§ **REQUIRED ACTION**
Below are the records; restate word for word the lines from the first through the one containing "Figure 2. ( a", and only those.

** SUPPLIED INFORMATION follows **

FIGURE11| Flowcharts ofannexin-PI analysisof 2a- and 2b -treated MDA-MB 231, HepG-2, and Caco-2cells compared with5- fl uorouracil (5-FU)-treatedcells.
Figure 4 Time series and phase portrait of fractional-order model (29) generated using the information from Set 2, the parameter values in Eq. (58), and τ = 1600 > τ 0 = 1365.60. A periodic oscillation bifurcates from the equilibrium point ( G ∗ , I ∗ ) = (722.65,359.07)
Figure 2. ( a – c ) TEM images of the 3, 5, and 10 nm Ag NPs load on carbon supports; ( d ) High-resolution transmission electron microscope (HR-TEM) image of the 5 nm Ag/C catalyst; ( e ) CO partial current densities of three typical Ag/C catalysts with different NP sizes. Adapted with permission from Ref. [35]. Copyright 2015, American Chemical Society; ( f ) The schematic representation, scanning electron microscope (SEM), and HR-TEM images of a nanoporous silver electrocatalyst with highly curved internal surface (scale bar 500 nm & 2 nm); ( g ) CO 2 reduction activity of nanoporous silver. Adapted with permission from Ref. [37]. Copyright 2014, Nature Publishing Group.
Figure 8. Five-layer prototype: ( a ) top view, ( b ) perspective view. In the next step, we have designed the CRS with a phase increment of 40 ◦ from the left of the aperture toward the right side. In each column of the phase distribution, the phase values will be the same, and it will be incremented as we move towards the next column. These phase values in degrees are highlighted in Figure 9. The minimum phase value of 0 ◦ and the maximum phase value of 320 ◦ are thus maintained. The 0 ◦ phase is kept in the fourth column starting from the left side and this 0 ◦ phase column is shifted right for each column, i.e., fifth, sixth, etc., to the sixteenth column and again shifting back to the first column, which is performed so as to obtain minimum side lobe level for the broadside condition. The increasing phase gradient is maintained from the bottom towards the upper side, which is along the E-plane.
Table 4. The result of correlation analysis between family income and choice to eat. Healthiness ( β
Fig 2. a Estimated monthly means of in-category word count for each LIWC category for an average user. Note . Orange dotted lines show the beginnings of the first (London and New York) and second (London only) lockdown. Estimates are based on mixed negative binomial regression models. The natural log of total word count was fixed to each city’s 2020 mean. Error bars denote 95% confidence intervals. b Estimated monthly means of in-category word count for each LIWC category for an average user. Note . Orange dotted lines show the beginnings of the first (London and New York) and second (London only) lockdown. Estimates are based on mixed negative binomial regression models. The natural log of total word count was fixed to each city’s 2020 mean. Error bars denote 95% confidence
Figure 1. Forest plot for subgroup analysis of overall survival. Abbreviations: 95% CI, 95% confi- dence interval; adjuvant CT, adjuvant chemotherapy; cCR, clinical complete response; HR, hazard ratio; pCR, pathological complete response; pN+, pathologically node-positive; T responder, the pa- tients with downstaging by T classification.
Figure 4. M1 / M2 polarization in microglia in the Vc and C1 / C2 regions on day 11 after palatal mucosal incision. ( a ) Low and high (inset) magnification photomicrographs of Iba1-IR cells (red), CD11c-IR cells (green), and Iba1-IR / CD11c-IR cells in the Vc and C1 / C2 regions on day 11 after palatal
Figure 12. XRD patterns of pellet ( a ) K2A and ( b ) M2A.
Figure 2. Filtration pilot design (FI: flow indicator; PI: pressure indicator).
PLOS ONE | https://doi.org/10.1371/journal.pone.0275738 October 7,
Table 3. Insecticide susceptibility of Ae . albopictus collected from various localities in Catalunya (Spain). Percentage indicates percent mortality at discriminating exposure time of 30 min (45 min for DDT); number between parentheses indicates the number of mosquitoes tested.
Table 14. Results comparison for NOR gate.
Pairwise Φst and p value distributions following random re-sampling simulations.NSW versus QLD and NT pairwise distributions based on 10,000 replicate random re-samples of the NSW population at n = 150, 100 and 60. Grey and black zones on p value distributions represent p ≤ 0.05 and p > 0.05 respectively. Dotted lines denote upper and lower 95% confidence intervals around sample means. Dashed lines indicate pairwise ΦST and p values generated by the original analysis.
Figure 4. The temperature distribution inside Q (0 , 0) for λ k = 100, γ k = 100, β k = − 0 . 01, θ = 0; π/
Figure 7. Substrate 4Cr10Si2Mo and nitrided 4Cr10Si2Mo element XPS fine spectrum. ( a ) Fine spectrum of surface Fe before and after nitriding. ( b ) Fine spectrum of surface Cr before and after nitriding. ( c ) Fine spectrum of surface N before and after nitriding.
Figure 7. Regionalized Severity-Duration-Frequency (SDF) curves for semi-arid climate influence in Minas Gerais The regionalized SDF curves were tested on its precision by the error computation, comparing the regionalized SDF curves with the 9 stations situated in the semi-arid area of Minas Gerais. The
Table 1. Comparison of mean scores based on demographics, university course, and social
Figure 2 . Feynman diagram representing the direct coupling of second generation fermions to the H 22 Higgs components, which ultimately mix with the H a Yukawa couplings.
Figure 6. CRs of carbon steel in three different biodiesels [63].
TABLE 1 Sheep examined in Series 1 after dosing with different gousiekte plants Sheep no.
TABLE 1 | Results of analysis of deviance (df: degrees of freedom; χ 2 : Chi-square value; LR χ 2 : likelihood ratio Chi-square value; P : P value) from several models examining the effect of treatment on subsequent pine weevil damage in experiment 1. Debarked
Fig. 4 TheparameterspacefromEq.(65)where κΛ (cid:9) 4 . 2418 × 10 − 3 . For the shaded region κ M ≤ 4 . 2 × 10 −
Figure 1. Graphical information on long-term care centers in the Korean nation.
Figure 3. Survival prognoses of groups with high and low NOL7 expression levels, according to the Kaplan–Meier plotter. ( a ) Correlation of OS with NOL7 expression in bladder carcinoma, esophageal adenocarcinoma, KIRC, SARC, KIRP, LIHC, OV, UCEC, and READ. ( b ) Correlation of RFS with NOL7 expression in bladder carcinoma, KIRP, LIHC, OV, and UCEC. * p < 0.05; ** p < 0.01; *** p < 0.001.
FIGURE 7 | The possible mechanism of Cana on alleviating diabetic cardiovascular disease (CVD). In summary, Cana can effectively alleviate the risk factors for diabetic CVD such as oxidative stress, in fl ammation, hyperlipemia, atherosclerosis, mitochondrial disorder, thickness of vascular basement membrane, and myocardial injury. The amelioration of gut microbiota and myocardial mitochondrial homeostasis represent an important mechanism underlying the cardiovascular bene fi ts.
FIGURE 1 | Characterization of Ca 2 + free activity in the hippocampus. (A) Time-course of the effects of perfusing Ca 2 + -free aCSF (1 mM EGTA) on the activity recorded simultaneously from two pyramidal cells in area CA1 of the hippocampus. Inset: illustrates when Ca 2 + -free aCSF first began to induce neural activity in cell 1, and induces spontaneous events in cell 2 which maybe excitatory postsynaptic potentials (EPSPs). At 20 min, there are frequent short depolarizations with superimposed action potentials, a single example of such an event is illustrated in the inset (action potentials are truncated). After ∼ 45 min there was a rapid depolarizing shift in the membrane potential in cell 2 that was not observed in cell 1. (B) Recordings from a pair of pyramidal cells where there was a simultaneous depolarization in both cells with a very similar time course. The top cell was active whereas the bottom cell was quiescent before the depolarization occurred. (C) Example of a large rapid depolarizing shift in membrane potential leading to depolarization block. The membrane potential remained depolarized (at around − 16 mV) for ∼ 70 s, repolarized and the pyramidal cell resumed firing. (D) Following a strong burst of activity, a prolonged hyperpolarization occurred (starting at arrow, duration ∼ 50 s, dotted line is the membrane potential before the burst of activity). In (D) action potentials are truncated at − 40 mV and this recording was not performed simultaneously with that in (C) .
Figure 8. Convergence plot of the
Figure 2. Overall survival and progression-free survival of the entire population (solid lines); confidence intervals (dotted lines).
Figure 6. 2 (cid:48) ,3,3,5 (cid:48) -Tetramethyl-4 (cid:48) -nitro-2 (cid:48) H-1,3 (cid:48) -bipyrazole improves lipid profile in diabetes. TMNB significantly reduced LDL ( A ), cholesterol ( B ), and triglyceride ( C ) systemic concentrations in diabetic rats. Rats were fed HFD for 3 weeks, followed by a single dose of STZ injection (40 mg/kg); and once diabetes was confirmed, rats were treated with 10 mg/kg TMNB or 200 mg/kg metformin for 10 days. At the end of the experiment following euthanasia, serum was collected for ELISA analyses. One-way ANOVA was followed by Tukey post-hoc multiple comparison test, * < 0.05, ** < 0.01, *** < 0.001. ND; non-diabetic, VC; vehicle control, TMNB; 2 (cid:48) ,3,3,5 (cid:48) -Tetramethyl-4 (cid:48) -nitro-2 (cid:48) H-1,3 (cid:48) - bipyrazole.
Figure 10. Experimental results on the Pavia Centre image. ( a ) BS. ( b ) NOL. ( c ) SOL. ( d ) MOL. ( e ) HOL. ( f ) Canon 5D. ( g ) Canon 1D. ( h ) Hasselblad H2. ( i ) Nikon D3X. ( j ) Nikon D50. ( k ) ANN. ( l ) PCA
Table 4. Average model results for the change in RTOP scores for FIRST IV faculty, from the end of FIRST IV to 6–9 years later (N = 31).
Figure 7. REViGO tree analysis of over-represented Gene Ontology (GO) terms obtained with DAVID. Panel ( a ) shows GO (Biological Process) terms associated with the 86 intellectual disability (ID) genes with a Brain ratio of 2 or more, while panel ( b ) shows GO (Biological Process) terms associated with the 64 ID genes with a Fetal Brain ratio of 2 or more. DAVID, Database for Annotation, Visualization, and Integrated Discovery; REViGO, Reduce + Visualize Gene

** End of SUPPLIED INFORMATION **

§ **ANSWER SPACE**
FIGURE11| Flowcharts ofannexin-PI analysisof 2a- and 2b -treated MDA-MB 231, HepG-2, and Caco-2cells compared with5- fl uorouracil (5-FU)-treatedcells.
Figure 4 Time series and phase portrait of fractional-order model (29) generated using the information from Set 2, the parameter values in Eq. (58), and τ = 1600 > τ 0 = 1365.60. A periodic oscillation bifurcates from the equilibrium point ( G ∗ , I ∗ ) = (722.65,359.07)
Figure 2. ( a – c ) TEM images of the 3, 5, and 10 nm Ag NPs load on carbon supports; ( d ) High-resolution transmission electron microscope (HR-TEM) image of the 5 nm Ag/C catalyst; ( e ) CO partial current densities of three typical Ag/C catalysts with different NP sizes. Adapted with permission from Ref. [35]. Copyright 2015, American Chemical Society; ( f ) The schematic representation, scanning electron microscope (SEM), and HR-TEM images of a nanoporous silver electrocatalyst with highly curved internal surface (scale bar 500 nm & 2 nm); ( g ) CO 2 reduction activity of nanoporous silver. Adapted with permission from Ref. [37]. Copyright 2014, Nature Publishing Group.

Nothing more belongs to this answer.